START PROVIDED RECORDS

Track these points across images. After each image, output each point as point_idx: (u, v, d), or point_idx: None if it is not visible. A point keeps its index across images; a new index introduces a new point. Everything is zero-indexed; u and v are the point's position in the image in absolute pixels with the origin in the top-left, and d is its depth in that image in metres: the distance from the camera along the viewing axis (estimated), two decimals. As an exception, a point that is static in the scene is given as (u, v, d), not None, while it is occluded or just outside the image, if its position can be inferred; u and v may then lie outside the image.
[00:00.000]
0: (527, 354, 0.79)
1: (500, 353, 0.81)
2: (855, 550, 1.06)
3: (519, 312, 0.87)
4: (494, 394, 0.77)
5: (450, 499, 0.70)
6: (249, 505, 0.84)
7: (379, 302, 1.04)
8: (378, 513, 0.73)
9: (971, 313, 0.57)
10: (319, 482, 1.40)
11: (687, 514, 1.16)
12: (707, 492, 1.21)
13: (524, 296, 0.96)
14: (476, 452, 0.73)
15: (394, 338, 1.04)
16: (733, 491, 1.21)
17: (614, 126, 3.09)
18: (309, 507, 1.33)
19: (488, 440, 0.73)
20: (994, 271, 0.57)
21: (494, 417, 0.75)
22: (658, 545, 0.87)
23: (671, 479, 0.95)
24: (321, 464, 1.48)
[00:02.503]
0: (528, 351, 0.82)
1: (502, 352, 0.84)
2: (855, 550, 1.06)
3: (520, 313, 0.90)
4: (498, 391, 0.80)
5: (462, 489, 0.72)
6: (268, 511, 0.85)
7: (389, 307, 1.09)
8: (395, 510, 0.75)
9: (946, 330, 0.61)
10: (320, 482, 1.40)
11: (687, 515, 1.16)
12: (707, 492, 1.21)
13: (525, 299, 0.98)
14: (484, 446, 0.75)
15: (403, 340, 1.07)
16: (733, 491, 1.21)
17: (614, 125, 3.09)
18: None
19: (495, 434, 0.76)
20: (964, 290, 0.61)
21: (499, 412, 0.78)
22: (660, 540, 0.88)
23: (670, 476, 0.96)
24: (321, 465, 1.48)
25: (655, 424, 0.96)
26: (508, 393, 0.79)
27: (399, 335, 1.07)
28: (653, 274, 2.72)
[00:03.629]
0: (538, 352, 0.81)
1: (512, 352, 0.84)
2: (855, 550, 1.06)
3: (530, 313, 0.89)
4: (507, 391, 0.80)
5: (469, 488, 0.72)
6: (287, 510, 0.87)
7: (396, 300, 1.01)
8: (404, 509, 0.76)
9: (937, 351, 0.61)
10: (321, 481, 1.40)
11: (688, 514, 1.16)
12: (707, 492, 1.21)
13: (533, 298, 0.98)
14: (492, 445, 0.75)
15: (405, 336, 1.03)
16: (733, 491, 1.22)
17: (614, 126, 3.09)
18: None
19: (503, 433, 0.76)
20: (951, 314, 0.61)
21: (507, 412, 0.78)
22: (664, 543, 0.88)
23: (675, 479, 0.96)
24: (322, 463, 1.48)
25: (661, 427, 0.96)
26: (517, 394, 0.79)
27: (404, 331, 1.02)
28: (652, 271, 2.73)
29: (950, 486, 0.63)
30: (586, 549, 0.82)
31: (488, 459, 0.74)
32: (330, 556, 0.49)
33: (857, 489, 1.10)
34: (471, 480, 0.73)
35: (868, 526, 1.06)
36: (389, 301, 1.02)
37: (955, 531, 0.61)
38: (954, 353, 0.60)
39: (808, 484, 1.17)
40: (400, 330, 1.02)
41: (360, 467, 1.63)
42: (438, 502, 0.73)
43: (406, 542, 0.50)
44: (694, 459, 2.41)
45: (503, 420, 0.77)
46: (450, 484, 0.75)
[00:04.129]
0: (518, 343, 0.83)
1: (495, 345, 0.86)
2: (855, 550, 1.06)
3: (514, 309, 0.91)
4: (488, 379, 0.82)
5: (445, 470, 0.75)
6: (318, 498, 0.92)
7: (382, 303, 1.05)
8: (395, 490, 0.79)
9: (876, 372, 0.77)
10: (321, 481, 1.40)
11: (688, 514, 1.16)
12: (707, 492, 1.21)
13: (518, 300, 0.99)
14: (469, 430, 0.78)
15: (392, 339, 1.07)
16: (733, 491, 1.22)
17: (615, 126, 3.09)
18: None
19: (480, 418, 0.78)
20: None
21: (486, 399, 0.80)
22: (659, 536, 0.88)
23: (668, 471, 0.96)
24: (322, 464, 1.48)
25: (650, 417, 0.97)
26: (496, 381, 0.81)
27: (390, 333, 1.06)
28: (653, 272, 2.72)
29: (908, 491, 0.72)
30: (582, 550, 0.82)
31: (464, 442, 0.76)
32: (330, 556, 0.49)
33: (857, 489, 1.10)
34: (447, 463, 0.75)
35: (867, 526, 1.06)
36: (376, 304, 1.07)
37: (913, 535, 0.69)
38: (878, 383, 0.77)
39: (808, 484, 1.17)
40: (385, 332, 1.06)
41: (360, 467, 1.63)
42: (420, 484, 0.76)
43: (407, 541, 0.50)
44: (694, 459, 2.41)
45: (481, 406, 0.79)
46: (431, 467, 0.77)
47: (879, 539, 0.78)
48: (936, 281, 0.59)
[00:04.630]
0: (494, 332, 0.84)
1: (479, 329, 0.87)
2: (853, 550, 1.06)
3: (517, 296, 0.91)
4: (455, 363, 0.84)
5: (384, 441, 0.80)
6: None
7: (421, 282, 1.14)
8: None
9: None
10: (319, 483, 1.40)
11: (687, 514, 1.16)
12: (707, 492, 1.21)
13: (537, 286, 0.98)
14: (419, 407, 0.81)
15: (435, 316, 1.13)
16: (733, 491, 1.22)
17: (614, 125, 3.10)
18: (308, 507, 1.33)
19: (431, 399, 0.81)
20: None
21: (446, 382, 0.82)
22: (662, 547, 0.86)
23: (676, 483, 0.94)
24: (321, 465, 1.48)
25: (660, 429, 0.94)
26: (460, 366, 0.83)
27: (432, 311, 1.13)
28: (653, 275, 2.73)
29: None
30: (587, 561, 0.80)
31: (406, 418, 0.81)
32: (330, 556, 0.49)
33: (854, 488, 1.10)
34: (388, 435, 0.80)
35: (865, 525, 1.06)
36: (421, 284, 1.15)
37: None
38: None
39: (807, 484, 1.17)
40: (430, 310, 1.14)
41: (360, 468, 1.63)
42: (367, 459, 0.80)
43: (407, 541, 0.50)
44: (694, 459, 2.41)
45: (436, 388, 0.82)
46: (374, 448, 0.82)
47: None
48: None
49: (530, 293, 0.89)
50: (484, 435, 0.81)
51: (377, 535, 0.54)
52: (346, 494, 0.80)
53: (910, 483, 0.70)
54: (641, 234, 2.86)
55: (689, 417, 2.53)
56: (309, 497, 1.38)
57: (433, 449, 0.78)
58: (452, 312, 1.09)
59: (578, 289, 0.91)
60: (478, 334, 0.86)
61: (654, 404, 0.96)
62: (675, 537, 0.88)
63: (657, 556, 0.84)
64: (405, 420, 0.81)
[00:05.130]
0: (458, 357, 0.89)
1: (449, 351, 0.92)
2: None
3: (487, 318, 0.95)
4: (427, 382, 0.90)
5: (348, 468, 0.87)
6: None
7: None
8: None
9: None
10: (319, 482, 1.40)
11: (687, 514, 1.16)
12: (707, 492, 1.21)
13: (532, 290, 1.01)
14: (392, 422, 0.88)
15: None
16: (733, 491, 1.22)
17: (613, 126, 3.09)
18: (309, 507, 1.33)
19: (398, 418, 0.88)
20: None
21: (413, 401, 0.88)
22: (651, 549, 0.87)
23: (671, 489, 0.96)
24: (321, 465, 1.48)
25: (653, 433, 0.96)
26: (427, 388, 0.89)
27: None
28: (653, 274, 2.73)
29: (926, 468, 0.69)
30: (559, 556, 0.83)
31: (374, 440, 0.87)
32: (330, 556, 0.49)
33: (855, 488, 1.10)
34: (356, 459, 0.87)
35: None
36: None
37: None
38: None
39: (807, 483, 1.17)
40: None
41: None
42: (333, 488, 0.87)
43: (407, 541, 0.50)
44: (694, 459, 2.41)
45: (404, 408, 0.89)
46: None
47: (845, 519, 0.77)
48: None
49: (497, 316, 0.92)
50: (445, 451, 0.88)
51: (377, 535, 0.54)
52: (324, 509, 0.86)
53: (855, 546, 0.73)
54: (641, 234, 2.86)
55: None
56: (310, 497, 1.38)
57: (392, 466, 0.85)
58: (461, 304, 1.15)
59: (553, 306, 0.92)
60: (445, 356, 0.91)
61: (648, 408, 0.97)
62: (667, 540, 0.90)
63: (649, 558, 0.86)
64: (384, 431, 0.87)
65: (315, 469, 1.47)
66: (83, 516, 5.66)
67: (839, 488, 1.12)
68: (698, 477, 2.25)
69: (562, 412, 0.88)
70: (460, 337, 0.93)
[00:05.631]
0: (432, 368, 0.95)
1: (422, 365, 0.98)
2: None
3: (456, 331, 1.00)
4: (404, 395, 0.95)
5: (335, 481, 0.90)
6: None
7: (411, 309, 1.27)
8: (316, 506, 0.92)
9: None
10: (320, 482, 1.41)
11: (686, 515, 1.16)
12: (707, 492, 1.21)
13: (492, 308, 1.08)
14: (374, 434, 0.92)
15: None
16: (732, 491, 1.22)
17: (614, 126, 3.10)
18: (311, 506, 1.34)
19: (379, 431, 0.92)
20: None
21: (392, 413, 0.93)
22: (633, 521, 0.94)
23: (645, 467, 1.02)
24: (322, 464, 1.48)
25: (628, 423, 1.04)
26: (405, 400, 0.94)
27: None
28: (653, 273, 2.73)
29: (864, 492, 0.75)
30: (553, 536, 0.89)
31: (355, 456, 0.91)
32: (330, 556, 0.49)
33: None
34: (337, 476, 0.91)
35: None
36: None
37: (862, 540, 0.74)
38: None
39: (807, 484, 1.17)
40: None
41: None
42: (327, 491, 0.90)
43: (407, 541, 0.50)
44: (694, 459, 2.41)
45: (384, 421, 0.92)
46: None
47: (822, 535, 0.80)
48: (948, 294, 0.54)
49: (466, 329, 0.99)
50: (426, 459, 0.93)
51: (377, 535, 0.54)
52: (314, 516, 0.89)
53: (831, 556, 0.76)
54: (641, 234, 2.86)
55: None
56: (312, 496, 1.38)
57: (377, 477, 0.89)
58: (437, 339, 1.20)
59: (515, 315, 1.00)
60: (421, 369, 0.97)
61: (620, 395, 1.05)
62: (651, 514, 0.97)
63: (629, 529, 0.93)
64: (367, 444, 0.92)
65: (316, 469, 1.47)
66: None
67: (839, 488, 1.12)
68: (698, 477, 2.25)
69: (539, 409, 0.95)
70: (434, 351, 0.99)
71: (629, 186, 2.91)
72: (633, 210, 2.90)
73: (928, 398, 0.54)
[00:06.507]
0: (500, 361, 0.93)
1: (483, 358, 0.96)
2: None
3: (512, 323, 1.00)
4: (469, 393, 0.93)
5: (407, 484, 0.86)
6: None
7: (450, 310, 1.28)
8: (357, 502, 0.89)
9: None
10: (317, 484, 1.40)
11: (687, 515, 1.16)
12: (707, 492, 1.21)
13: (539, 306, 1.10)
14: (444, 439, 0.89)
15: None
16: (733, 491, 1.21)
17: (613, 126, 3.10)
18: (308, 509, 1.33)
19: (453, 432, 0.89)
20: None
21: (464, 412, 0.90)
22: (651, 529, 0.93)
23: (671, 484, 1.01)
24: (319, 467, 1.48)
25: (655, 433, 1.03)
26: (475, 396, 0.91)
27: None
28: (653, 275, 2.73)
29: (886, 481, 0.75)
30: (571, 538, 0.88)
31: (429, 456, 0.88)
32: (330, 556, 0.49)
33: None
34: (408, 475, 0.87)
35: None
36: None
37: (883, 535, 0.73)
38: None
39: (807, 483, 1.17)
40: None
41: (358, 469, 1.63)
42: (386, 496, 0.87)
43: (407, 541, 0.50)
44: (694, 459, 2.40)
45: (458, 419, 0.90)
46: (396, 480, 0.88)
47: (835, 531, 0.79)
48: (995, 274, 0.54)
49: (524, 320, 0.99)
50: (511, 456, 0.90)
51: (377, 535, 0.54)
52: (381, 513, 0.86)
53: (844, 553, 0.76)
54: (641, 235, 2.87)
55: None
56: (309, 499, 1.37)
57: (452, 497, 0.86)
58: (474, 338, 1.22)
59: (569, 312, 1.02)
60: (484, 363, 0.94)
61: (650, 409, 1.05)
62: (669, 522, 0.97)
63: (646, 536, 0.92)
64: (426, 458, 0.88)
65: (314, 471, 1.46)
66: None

END PROVIDED RECORDS

With the first line being the one containing "9: (971, 313, 0.57)" and the last line the one containing "23: (671, 479, 0.95)", transcribe exactly the lines above that fall in that range.

## RESULT OF THE EXERCISE
9: (971, 313, 0.57)
10: (319, 482, 1.40)
11: (687, 514, 1.16)
12: (707, 492, 1.21)
13: (524, 296, 0.96)
14: (476, 452, 0.73)
15: (394, 338, 1.04)
16: (733, 491, 1.21)
17: (614, 126, 3.09)
18: (309, 507, 1.33)
19: (488, 440, 0.73)
20: (994, 271, 0.57)
21: (494, 417, 0.75)
22: (658, 545, 0.87)
23: (671, 479, 0.95)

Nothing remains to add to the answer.